出版者(Publisher)と購読者(Subscriber)は独立して,供給もしくは消費しようとするトピックごとに,サービス品質(QoS)を,最高およそ20個の特性パラメータ使って指定できます(注7)。妥当な一貫性があることを前提として,QoSパラメータは,ライタ側とリーダ側で異なっていても構いません。1つのトピックに対しQoSパラメータが異なる複数のライタが存在してもよく,複数のリーダが異なるパラメータを持っていても構いません(同一のデータを別々の目的で使用できます)。
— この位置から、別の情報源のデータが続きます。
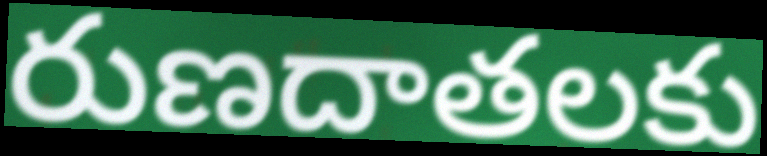
రుణదాతలకు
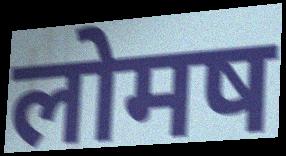
लोमष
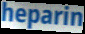
heparin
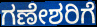
ಗಣೇಶರಿಗೆ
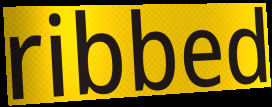
ribbed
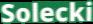
Solecki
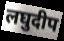
लघुदीप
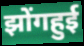
झोंगहुई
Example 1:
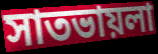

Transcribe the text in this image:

সাতভায়লা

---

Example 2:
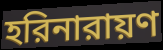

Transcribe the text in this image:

হরিনারায়ণ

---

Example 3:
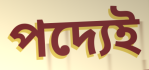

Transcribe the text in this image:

পদ্যেই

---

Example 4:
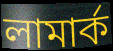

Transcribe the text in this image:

লামার্ক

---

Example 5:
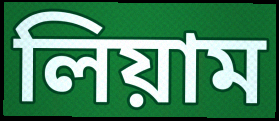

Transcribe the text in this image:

লিয়াম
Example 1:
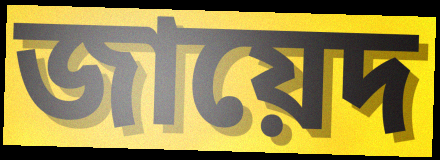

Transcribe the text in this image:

জায়েদ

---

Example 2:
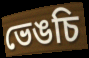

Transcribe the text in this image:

ভেঙচি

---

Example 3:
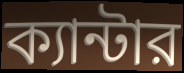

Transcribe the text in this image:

ক্যান্টার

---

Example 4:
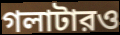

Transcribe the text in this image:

গলাটারও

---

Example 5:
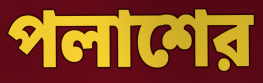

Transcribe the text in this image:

পলাশের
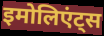
इमोलिएंट्स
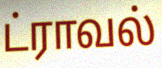
ட்ராவல்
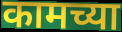
कामच्या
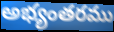
అభ్యంతరము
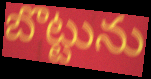
బొట్టును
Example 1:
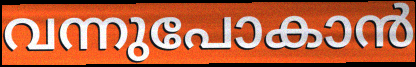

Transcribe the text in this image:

വന്നുപോകാൻ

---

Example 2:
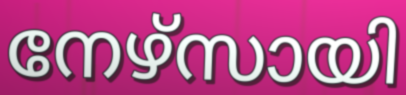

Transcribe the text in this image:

നേഴ്സായി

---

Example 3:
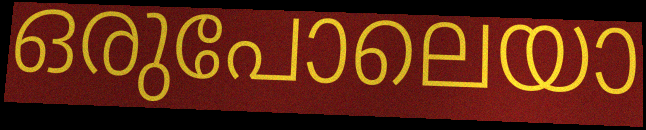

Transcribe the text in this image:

ഒരുപോലെയാ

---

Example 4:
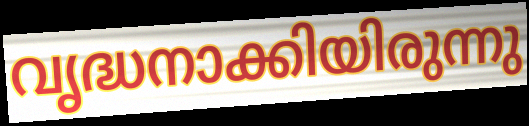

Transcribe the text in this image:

വൃദ്ധനാക്കിയിരുന്നു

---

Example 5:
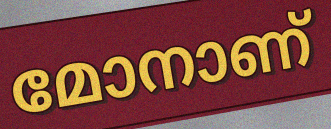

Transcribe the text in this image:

മോനാണ്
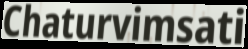
Chaturvimsati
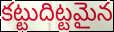
కట్టుదిట్టమైన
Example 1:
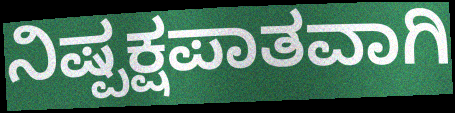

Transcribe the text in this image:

ನಿಷ್ಪಕ್ಷಪಾತವಾಗಿ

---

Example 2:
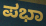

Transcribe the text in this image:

ಪಭಾ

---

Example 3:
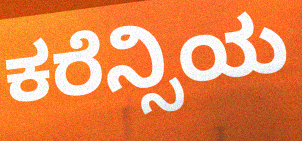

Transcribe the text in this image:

ಕರೆನ್ಸಿಯ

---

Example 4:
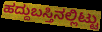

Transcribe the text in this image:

ಹದ್ದುಬಸ್ತಿನಲ್ಲಿಟ್ಟು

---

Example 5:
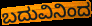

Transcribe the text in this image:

ಬದುವಿನಿಂದ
例を挙げると,特定のトピックのために,出版者はいかに速くデータを出版することができるかをQoSとしてセットしたいと考え,一方,購読者は同一のトピックに対し,いかに高頻度にデータにアクセスできるか,といったことをQoSパラメータとしてセットしたいと考えるようなケースが考えられます(同じシステム内で,同一トピックに対し,異なる出版者と購読者群が,おのおの異なる値をパラメータとして設定するかもしれません)。
DDS標準は,これらのリアルタイム性と堅牢性の要件を,できるだけ少ない資源で実装できるように設計されています。DDSは,軍事分野,宇宙航空分野,産業分野の領域で広く使われており,世界中の海軍や戦闘機を初めとする航空機,宇宙船,無人の空陸用偵察機,科学探査装置,産業用機器などでの使用が報告されています。逆に,少数個の巨大なファイルをポイントツー・ポイントで移動させるようなアプリケーションはDDS向きではありません。